Had the deal gone through, Sinclair was widely expected to use a cable station it would acquire, WGN America, to fashion a right-leaning cable news channel. “They were going to do a national competitor to Fox,” a person with knowledge of the company’s plans confirmed to The Hollywood Reporter this week.
Sinclair had, for months, been recruiting potential hosts to the network, including former Fox News personalities and conservative radio stars like Michael Savage.
But with the deal scrapped, Fox News and executive chairman Rupert Murdoch won’t have to worry about being outflanked by a company with the size and financial resources of Sinclair.
“Seems like Murdoch won!” one of the conservative media personalities pursued by Sinclair said Thursday. The company’s long-rumored plan to take on Fox News “blew up” with the deal, said another.
Sinclair, however, had said publicly that it did not intend to take on the news channel. Doing so would have been logistically challenging, all who know the space agree.
“There’s definitely a competitive opening in the cable news world for someone in the center right, but it’s just amazingly hard to pull off any new cable network,” said a longtime Fox News executive. “So, overall, I guess I’d say this breakup isn’t a big win for FNC, but it certainly made it less likely that a probably unlikely competitor would emerge.”

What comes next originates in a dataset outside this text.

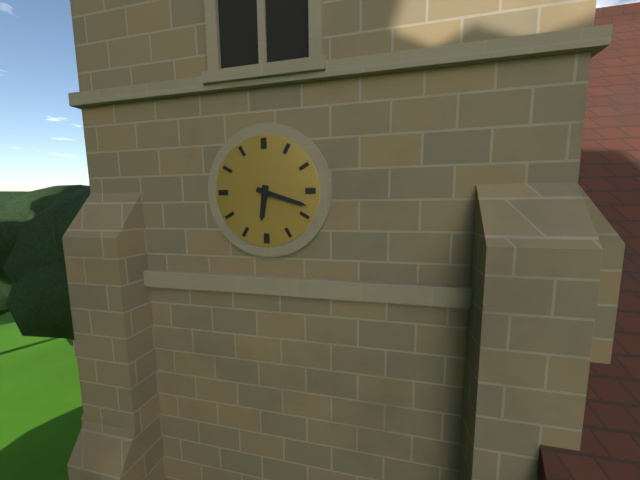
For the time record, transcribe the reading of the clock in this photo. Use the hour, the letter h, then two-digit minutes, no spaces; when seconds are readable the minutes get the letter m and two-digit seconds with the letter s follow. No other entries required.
6h18
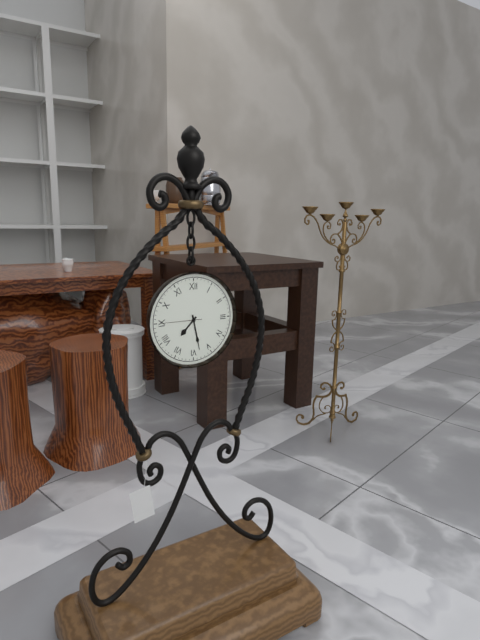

Fox News is not the only network that has reason to celebrate. Two smaller conservative cable networks, Newsmax and One America News Network, both came out against the Sinclair-Tribune deal, joining up with a grassroots opposition group called the Coalition to Save Local Media.
“When Newsmax began its opposition to this merger, we were told it was virtually ‘guaranteed’ and could not be stopped,” Newsmax head honcho Chris Ruddy said in a statement applauding the termination. “I like taking on hopeless causes, especially when I believe the facts and good sense argue for such a cause.”
Fox News has long been mum on the potential for a right-leaning competitor, and a spokesperson did not respond to a request for comment on the deal’s cancellation.
While Sinclair won’t expand further with the acquisition of Tribune’s stations, the conservative, Baltimore-based company is still a local television powerhouse, and is able to use its massive market penetration to throw its weight around. Which means that Murdoch isn’t completely out of the woods just yet.